Kolab Now: Another Round of Updates

This weekend has seen a variety of systems being issued either of, or combination of, the following commands;

  • yum -y update
  • yum –enablerepo=kolab-16-updates-testing -y update
  • puppet agent -t –no-noop
  • reboot
  • rm -f /dev/null; mknod -m 666 /dev/null c 1 3

I don’t expect everyone to know and understand what these pieces mean, so I’ll divide this blog post in to two parts — one for users of Kolab in general, and one for my fellow sysadmins.

A heads-up for Kolab users though — I’m much more verbose in the sysadmin parts of my messaging, and so you just might want to read through even though things go way over your head and land nowhere meaningful.

User-ish Part

Users of Outlook, Thunderbird or Mac OS X clients may see some improvements — if you have been the ones hitting some ActiveSync or CalDAV issues to being with.

For web client users, improved server-side spell checkers could help you avoid some of those common typos and other such mistakes 😉

While I admit very few of you users might have felt the tiniest little bit of pains, I’ve tested the redispatch configuration on our HAProxy, and it seems just perfectly fine to me (aside from a ~3 second delay). Your slight delay isn’t the point; the other tens of thousands of users didn’t experience anything. I would call that a success.

None of our users have seen this pace of change happen to Kolab Now in the past. It is in part because of my efforts to transition to a type of infrastructure that allows it to happen — I deliberately hid it under an upgrade to Kolab 16, which itself was hidden under a datacenter network provider’s service window, but here’s so you know that wasn’t the sole milestone.
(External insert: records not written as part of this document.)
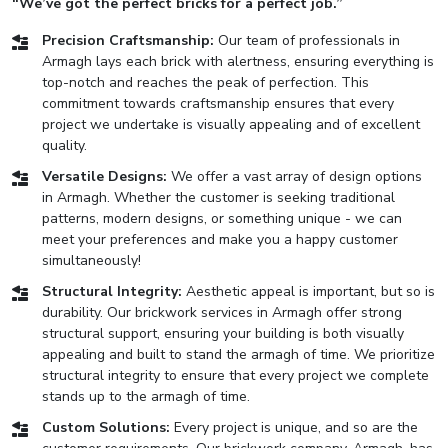
“We’ve got the perfect bricks for a perfect job.”
Precision Craftsmanship:
Our team of professionals in
Armagh lays each brick with alertness, ensuring everything is
top-notch and reaches the peak of perfection. This
commitment towards craftsmanship ensures that every
project we undertake is visually appealing and of excellent
quality.
Versatile Designs:
We offer a vast array of design options
in Armagh. Whether the customer is seeking traditional
patterns, modern designs, or something unique - we can
meet your preferences and make you a happy customer
simultaneously!
Structural Integrity:
Aesthetic appeal is important, but so is
durability. Our brickwork services in Armagh offer strong
structural support, ensuring your building is both visually
appealing and built to stand the armagh of time. We prioritize
structural integrity to ensure that every project we complete
stands up to the armagh of time.
Custom Solutions:
Every project is unique, and so are the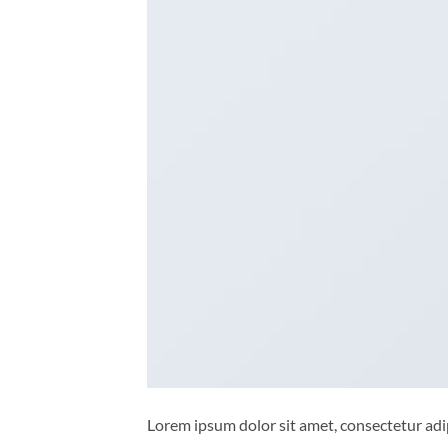
Lorem ipsum dolor sit amet, consectetur adip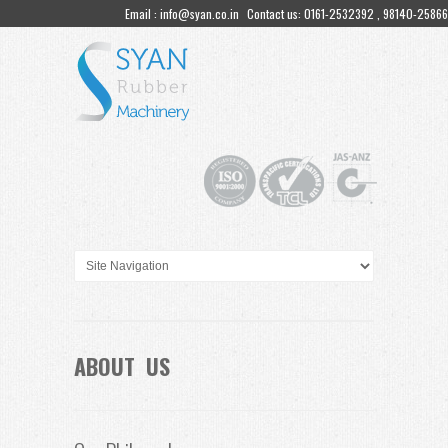
Email : info@syan.co.in
Contact us: 0161-2532392 , 98140-25866
ABOUT US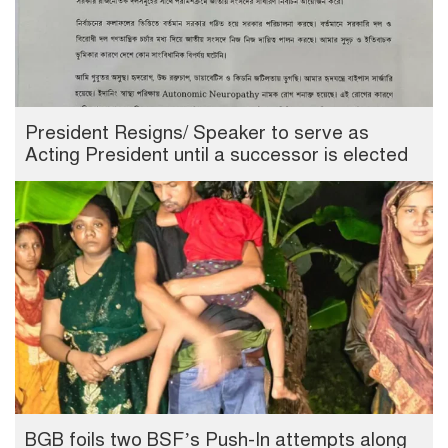
President Resigns/ Speaker to serve as
Acting President until a successor is elected
BGB foils two BSF’s Push-In attempts along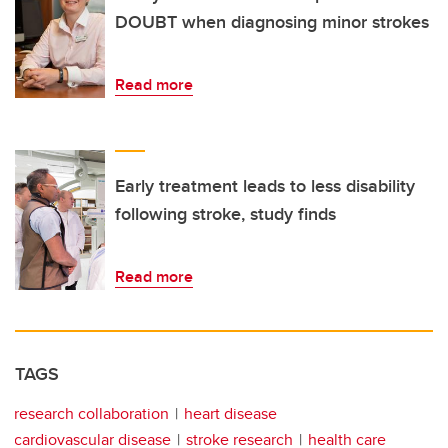
DOUBT when diagnosing minor strokes
Read more
Early treatment leads to less disability
following stroke, study finds
Read more
TAGS
research collaboration
heart disease
cardiovascular disease
stroke research
health care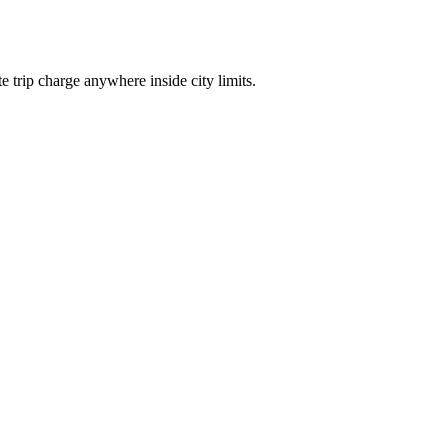
trip charge anywhere inside city limits.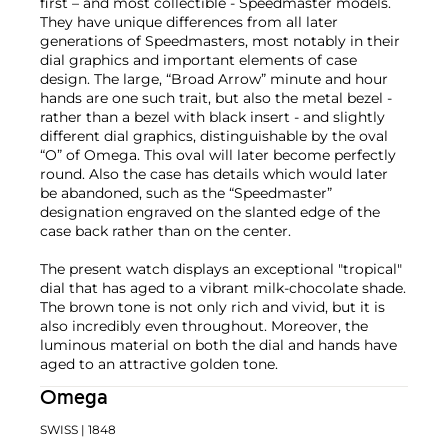
first – and most collectible - Speedmaster models.
They have unique differences from all later
generations of Speedmasters, most notably in their
dial graphics and important elements of case
design. The large, “Broad Arrow” minute and hour
hands are one such trait, but also the metal bezel -
rather than a bezel with black insert - and slightly
different dial graphics, distinguishable by the oval
“O” of Omega. This oval will later become perfectly
round. Also the case has details which would later
be abandoned, such as the “Speedmaster”
designation engraved on the slanted edge of the
case back rather than on the center.
The present watch displays an exceptional "tropical"
dial that has aged to a vibrant milk-chocolate shade.
The brown tone is not only rich and vivid, but it is
also incredibly even throughout. Moreover, the
luminous material on both the dial and hands have
aged to an attractive golden tone.
Omega
SWISS
| 1848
We sure have further issues to deal with, but feel assured we can now also deal with them. No Free Software is without bugs, after all.

Sysadmin-ish Part

I first need to state our software delivery is staged — development (your proverbial rawhide), updates-testing, updates. This will clarify some of the following;

Out of the some 250 more traditional type of systems that make up the Kolab Now service, all of them managed through Puppet, our staged deployment includes an ability to promote from development, through testing, to production. See above for a further clarification as to how software releases may apply to systems staged. We can all see how it is more effort to deploy VMs in such environments, to then maintain those VMs, than it is issue a roll-over of containers.
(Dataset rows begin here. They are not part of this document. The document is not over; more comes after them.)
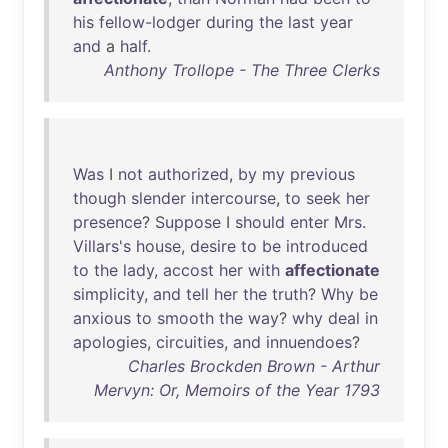
his
fellow-lodger
during
the
last
year
and
a
half
.
Anthony Trollope - The Three Clerks
Was
I
not
authorized
,
by
my
previous
though
slender
intercourse
,
to
seek
her
presence
?
Suppose
I
should
enter
Mrs
.
Villars's
house
,
desire
to
be
introduced
to
the
lady
,
accost
her
with
affectionate
simplicity
,
and
tell
her
the
truth
?
Why
be
anxious
to
smooth
the
way
?
why
deal
in
apologies
,
circuities
,
and
innuendoes
?
Charles Brockden Brown - Arthur
Mervyn: Or, Memoirs of the Year 1793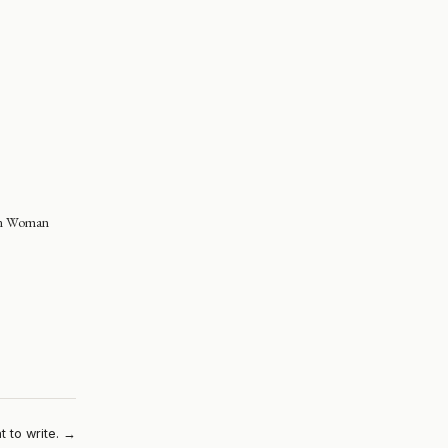
in Woman
t to write. →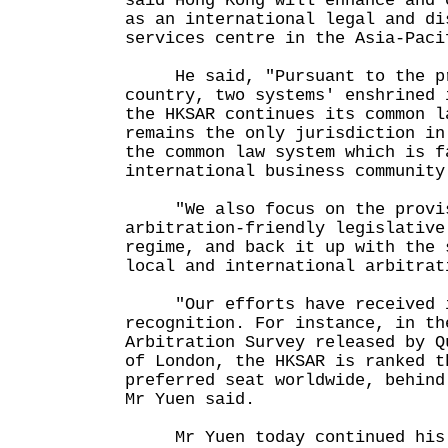
said Hong Kong will enhance and 
as an international legal and di
services centre in the Asia-Pa
He said, "Pursuant to the pr
country, two systems' enshrined 
the HKSAR continues its common l
remains the only jurisdiction in
the common law system which is f
international business community
"We also focus on the provis
arbitration-friendly legislative
regime, and back it up with the 
local and international arbitrat
"Our efforts have received i
recognition. For instance, in th
Arbitration Survey released by Q
of London, the HKSAR is ranked t
preferred seat worldwide, behind
Mr Yuen said.
Mr Yuen today continued his 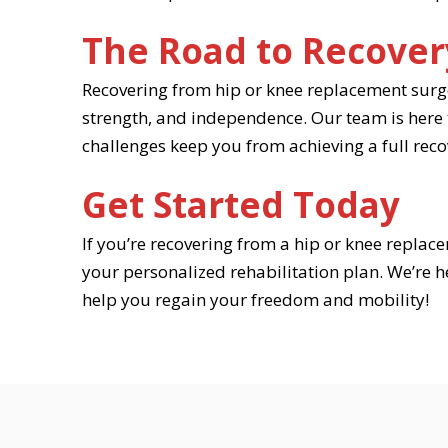
The Road to Recover
Recovering from hip or knee replacement surger
strength, and independence. Our team is here to
challenges keep you from achieving a full reco
Get Started Today
If you’re recovering from a hip or knee replace
your personalized rehabilitation plan. We’re 
help you regain your freedom and mobility!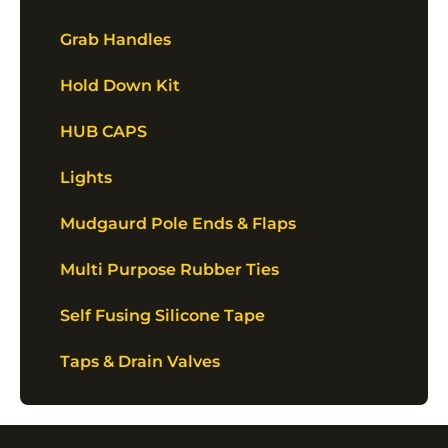
Grab Handles
Hold Down Kit
HUB CAPS
Lights
Mudgaurd Pole Ends & Flaps
Multi Purpose Rubber Ties
Self Fusing Silicone Tape
Taps & Drain Valves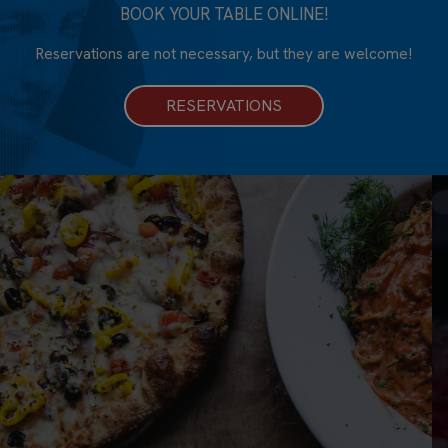
BOOK YOUR TABLE ONLINE!
Reservations are not necessary, but they are welcome!
RESERVATIONS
But that’s not what we have. It’s supremely difficult to change over, even though I would count it among my core competencies to head up any transition. Provided enterprise-level hardware has been purchased to provide us with the necessary SDN capabilities, deploying something like containers rather than VMs (at a level of ease and predictability that not even OpenStack currently facilitates) is … intriguing.

We have recently transitioned (almost completely) to an infrastructure with nothing but single-role, single-purpose systems — much more suitable for the transition to a container-like space.

Operating under constraints, I have also almost cleared out two of our smaller hardware KVM hypervisors, so that they may become available for “play”. They may run a Red Hat Atomic deployment, if it weren’t for the fact that those kinds of images are just far too restrictive, and so far my attempts to compose a reasonable image have not succeeded, because WTF-ostree — I’ll likely have to run Red Hat Enterprise Linux vanilla, and then build something that closely resembles Atomic on top of it, but for now; more on the specific efforts to kill arbitrary shit getting in my way later (as you might remember, I too used to be in the business of composing something specific and custom).

This would, more importantly, complete our transition to start doing away with crappy Puppet in favour of awesome Ansible. If you wanted to know anything about how crappy Puppet is, start here, and then while you read it, please admit to yourself that the documentation you’re reading is already long outdated — and yes, I’m supposed to maintain it. My point is that I don’t see the point in updating the documentation on this here Puppet module, because it’s doomed.